### Text to read
'''
[lug] open source article (fwd)

Wayde Allen wallen at boulder.nist.gov
Tue Mar 14 09:03:17 MST 2000


---------- Forwarded message ----------
Date: Sat, 11 Mar 2000 20:44:18 EST
From: TonStanco at aol.com
To: wallen at boulder.nist.gov
Subject: open source article

Hi,

I write an Internet Business Law column for Internet.com's Boardwatch 
magazine <www.boardwatch.com>. I'm writing a series of articles on open 
source and I'd like to get community feedback for my next article dealing 
with the question below. Can you post this or email your group members? If 
they want to respond or comment they can do so by emailing me at 
<tonstanco at aol.com>. I'll review responses until March 31, 2000, the deadline 
for the article. I expect the article will appear in the June magazine and 
online in July.

I've included a few snippets from my other article on open source for 
Boardwatch to be published in May and online in June. I'd include the whole 
article here but to do so now would be unfair to Boardwatch. The article 
basically argues that software should be open, but that the developers should 
get paid for the intellectual property they create. 

I'd like hear dissenting views as much as those that agree.

Best regards, 

Tony

>>>>

QUESTION:

I believe that Open Source is a very important freedom movement, because, 
like Harvard's Professor Lessig says, code is law, but with a non-human 
police force. With closed code, we'll all be prisoners in the very near 
future. So I believe that code MUST be open.
'''
### Challenges
**1)** In the forwarded message about the open source article, until what date will the writer review responses?
**2)** Carry on the forwarded message about the open source article, picking up after its final sentence.

### Questions about scenes in images
'''
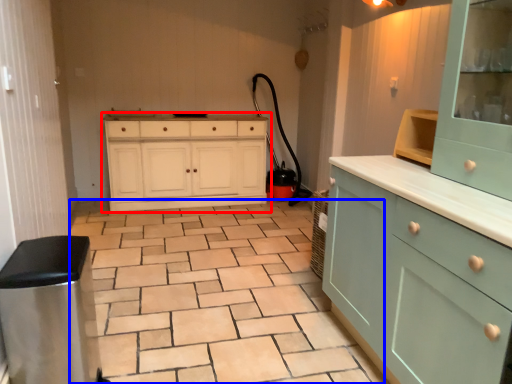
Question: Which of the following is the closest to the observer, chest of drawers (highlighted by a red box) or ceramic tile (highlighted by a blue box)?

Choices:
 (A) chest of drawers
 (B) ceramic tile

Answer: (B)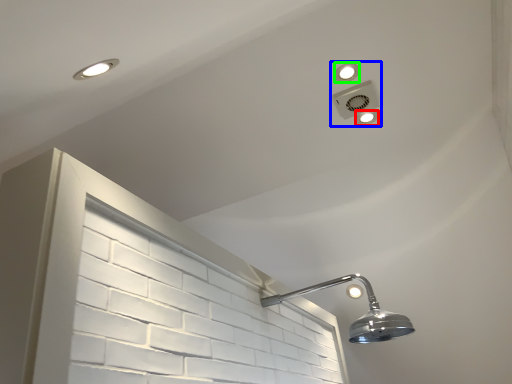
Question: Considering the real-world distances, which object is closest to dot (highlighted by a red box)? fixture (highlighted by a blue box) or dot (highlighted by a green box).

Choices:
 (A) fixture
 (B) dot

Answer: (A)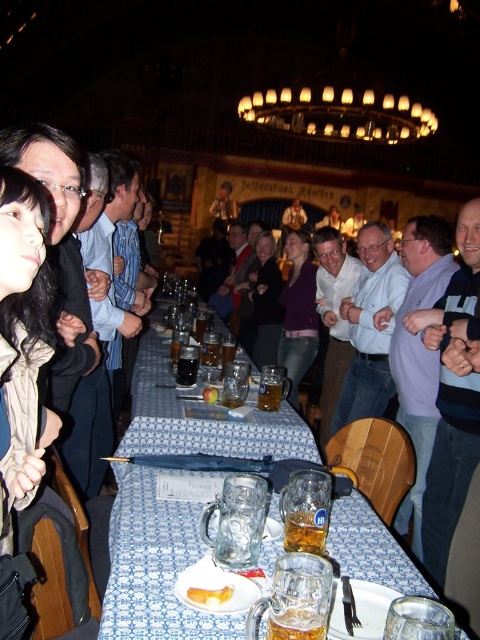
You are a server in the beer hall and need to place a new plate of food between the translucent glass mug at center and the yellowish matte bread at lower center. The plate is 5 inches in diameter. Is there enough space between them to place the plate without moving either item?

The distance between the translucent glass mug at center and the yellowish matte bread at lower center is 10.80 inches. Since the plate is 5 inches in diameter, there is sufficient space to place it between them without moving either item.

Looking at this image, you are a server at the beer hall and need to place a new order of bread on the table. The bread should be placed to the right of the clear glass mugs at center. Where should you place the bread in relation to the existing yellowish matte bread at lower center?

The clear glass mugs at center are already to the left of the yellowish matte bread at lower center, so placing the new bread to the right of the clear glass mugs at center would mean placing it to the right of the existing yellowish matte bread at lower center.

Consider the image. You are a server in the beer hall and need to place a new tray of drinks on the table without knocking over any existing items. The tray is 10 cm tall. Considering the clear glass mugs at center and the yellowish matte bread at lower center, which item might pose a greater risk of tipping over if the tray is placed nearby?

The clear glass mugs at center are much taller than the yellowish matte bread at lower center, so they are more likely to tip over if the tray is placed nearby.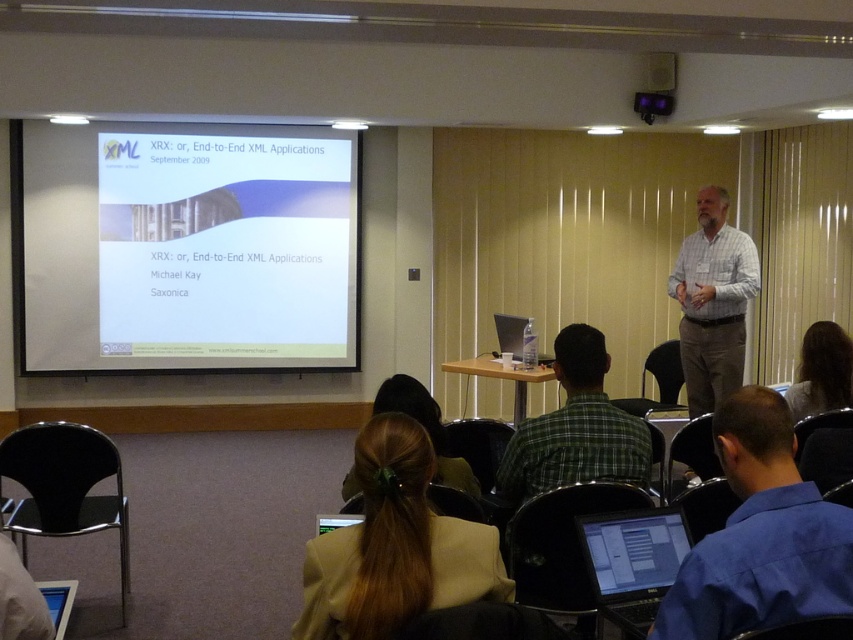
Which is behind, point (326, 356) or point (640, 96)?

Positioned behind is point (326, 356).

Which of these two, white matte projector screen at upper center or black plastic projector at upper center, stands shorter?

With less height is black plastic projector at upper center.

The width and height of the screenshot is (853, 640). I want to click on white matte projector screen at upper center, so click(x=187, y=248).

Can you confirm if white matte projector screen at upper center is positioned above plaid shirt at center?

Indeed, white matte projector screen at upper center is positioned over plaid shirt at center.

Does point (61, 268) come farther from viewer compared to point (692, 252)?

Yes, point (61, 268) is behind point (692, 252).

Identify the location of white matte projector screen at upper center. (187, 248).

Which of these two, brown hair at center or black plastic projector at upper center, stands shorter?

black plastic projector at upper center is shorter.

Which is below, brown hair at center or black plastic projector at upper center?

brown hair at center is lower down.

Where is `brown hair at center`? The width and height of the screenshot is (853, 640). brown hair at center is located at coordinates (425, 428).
'''
### Exercise responses
**1)** March 31, 2000.

**2)**
But can anyone tell me why software can't be both open and sold like Windows? 
Why is it that software has to be basically given away if it's open? I'm not 
sure that anyone in Open Source has ever answered  this question. It just 
seems to be assumed without any critical analysis. Why can't Open Source 
developers get a royalty percentage of the sale price just like writers, 
recording artists or movie actors, and the product sold just like Windows is 
through traditional channels, so that the developers get paid for their work?

>>>>
>>>>
>>>>

SNIPPETS FROM PREVIOUS ARTICLE

>>>>>
INTELLECTUAL PROPERTY IS PERFECT FOR THE THIRD WORLD

With the timing that only good-natured intellectuals can have, they want to 
stop the game just as those they profess to help are entering the field. 
Intellectual property is exactly the perfect property for the 
disenfranchised. It requires the least amount of natural resources to 
produce. It requires some, but creating it is the least capital-intensive 
activity of all important economic activities. Also, it requires skills that 
are innately human and quickly learned. That's why a 14-year-old can create 
Microsoft.

What's great about this time in history is that the Internet has finally made 
pure intellectual thought developed alone in a bedroom valuable to the world 
economy. It has given 14-year-olds in India, China and other poor third world 
countries some chips to exchange. Just as this happens, the intelligentsia 
want to stop the game and take those few chips away from them. I say that's 
wrong. And that's why I think the free part of Open Source is wrong...

>>>>>
PROPERTY IS JUST TRADING CHIPS

Property is just societies' trading chips - a way to play in the game, a way 
of keeping track of who's producing and who's consuming as we move forward to 
the Post Economic goal line...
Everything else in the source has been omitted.